Directive:
Return, word for word, only the lines of the data below that lie between the line with "Free Photos and images" and the line with "All RSS Feeds", those two lines included.

┄┄┄┄┄┄┄┄┄┄┄┄┄┄┄┄┄┄┄┄

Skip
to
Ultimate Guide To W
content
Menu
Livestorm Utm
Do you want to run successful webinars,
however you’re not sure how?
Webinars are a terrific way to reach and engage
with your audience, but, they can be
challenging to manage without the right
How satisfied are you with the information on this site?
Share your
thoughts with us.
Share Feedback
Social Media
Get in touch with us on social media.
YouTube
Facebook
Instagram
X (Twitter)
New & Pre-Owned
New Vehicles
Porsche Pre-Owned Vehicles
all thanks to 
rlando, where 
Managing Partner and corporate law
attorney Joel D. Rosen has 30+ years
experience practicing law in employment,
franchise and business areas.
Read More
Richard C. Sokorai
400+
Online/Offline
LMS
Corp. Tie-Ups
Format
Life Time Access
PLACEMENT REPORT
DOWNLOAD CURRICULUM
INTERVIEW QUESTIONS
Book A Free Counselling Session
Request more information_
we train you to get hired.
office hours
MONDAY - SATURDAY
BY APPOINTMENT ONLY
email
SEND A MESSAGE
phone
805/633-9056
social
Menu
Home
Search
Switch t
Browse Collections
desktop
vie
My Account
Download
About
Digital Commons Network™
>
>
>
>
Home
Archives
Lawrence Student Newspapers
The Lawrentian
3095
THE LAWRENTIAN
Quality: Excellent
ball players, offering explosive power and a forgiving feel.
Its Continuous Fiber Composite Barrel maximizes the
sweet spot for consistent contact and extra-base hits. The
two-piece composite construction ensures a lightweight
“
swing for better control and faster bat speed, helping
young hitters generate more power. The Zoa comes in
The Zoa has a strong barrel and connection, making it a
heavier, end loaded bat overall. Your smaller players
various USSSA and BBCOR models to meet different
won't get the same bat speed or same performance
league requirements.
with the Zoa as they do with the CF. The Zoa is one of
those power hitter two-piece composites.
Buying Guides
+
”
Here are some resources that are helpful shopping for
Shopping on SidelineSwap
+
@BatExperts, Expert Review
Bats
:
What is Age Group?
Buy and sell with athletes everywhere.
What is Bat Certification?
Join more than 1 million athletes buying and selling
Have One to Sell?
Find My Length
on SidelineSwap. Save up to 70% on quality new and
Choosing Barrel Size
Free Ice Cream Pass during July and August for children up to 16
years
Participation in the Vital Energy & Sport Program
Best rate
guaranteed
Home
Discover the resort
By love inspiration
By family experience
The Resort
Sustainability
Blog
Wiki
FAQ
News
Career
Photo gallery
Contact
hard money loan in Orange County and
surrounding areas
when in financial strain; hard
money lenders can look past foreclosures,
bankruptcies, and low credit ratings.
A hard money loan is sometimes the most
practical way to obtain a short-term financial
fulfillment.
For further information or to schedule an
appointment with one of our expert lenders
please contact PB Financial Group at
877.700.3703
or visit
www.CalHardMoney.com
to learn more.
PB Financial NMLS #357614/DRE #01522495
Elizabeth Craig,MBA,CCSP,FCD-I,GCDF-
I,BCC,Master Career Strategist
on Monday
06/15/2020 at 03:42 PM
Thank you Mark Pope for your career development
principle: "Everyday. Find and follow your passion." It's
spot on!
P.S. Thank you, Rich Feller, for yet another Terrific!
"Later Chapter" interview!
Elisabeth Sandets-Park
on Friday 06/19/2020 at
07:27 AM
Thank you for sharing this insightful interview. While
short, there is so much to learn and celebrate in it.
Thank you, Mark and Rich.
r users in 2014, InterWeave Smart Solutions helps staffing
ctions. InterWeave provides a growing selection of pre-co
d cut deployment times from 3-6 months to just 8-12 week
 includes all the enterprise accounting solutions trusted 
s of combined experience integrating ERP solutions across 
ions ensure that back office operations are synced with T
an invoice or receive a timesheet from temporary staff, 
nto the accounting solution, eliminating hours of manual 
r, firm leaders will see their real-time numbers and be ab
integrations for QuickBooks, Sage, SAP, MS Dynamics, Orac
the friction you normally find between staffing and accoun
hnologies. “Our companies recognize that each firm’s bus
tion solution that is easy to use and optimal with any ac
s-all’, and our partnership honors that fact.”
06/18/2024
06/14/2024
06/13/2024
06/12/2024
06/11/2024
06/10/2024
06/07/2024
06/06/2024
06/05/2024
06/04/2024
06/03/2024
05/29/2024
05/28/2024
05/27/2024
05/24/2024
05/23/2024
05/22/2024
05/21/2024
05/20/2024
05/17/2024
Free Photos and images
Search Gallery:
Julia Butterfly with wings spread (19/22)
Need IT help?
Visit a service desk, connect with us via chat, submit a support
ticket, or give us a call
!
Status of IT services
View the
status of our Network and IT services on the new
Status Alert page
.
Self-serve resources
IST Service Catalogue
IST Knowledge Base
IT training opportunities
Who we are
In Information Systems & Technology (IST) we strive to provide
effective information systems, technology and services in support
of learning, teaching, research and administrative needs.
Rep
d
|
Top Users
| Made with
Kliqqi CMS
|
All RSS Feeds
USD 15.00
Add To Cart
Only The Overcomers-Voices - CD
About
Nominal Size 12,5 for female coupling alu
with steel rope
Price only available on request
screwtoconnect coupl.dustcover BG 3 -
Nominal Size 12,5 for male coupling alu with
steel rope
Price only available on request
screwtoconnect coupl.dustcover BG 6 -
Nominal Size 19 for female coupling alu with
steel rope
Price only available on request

┄┄┄┄┄┄┄┄┄┄┄┄┄┄┄┄┄┄┄┄

Written solution:
Free Photos and images
Search Gallery:
Julia Butterfly with wings spread (19/22)
Need IT help?
Visit a service desk, connect with us via chat, submit a support
ticket, or give us a call
!
Status of IT services
View the
status of our Network and IT services on the new
Status Alert page
.
Self-serve resources
IST Service Catalogue
IST Knowledge Base
IT training opportunities
Who we are
In Information Systems & Technology (IST) we strive to provide
effective information systems, technology and services in support
of learning, teaching, research and administrative needs.
Rep
d
|
Top Users
| Made with
Kliqqi CMS
|
All RSS Feeds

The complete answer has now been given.